Page extract:
Wednesday, September 26, 2007

Results of the Local Water Users Meeting

We (along with about 300 other local residents) attended a meeting presented by the Escalante Water Users Board. This is a group of large agricultural users who have been diligently working on a plan to stimulate water conservation and also to assist the state by developing a plan to re-purchase and retire "water rights"

Seems that the largest issue surrounding the plan offered by the Water Users is that the Utah State Engineer, who is personally and solely in charge of administering Ground Water Management Plans, feels the plan is "woefully short" of goals set forth by the State Legislature.

Basically, the state passed a Ground Water Management Law that says "The State Engineer may establish Ground Water Management Plans where necessary for conservation to reach a "safe usage level"... and that he shall consider any and all economic impact to the local water users.

The Escalante Desert Valley sits atop an aquifer who's size has yet to be fully determined. We know that in the 1950's average well water levels were around 46 feet. Today, the average well level (as determined by 11 monitored wells out of thousands) the water level is closer to 90 feet.

Since most wells are drilled to about 200 feet, no one really knows for sure how deep the aquifer really runs. No one knows for sure how long it takes for the mountain snow to re-charge this underground lake either.

Exercise materials:
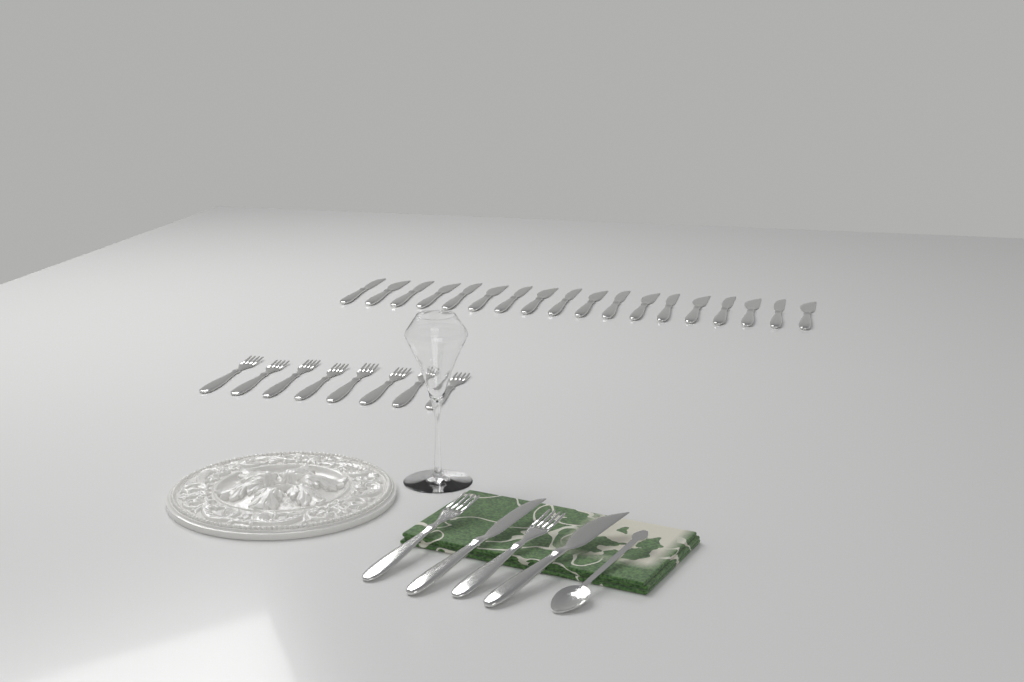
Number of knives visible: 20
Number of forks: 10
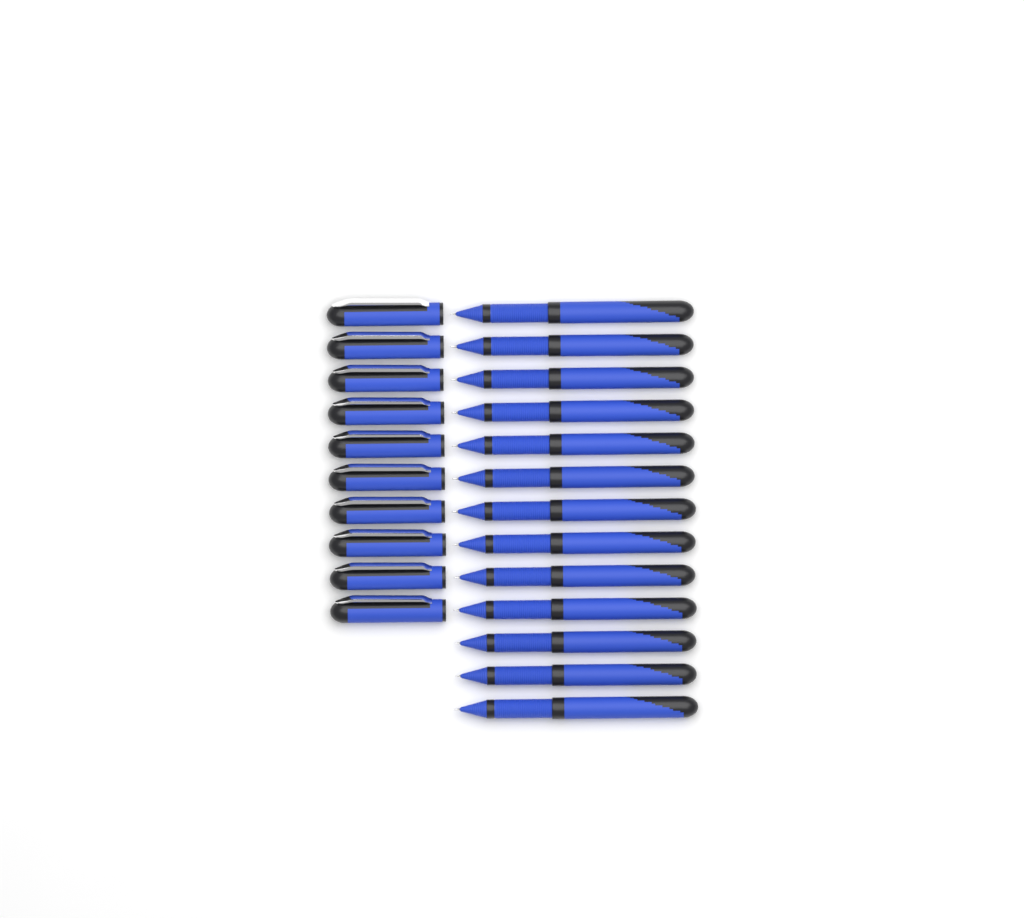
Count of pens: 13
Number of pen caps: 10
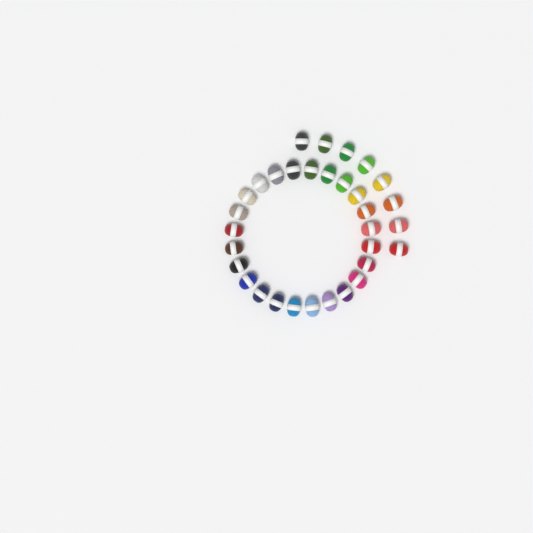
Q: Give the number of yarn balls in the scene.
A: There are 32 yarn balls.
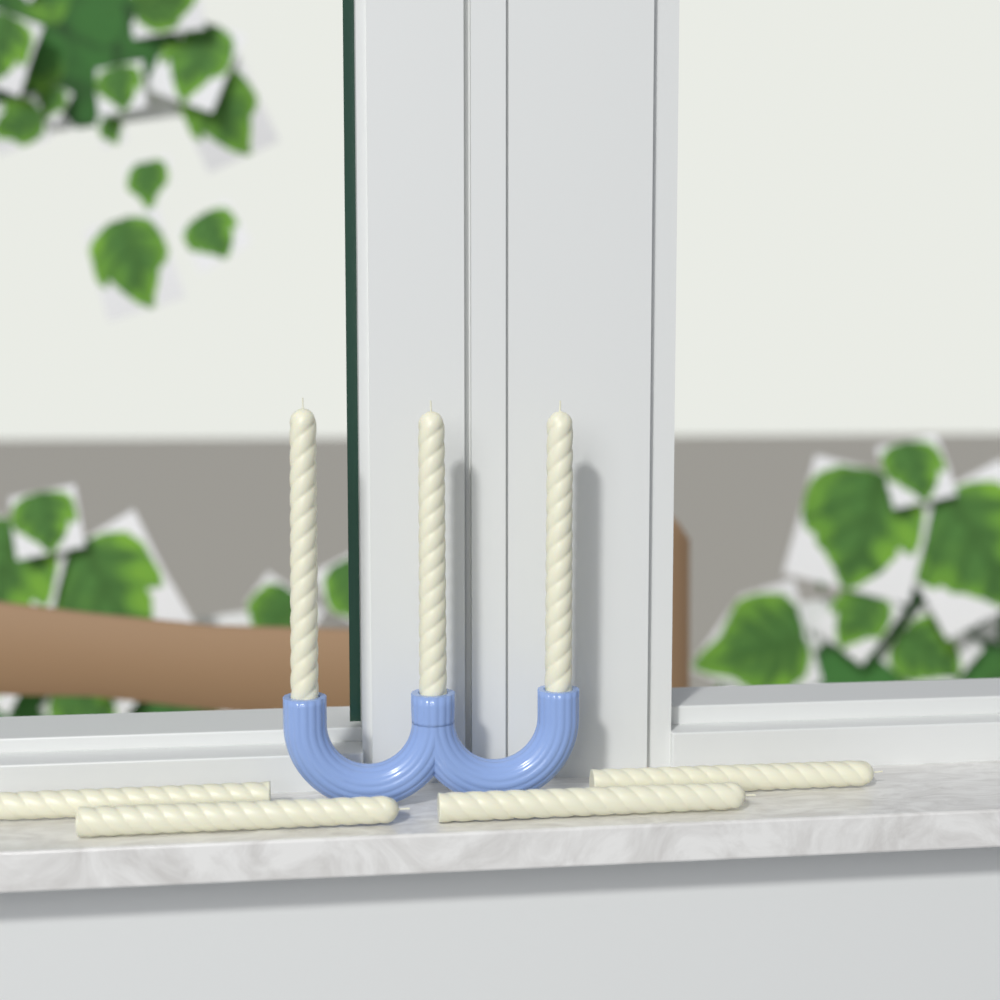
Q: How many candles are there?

What this exercise asks:
**A.** In the post about the local water users meeting, roughly how deep were average well water levels in the 1950s?
**B.** Copy the listing above, starting at the line that contains "Q: Give the" and continuing to the end of the listing, and leave the pictures out.

Solutions:
**A.** Around 46 feet.

**B.**
Q: Give the number of yarn balls in the scene.
A: There are 32 yarn balls.
Q: How many candles are there?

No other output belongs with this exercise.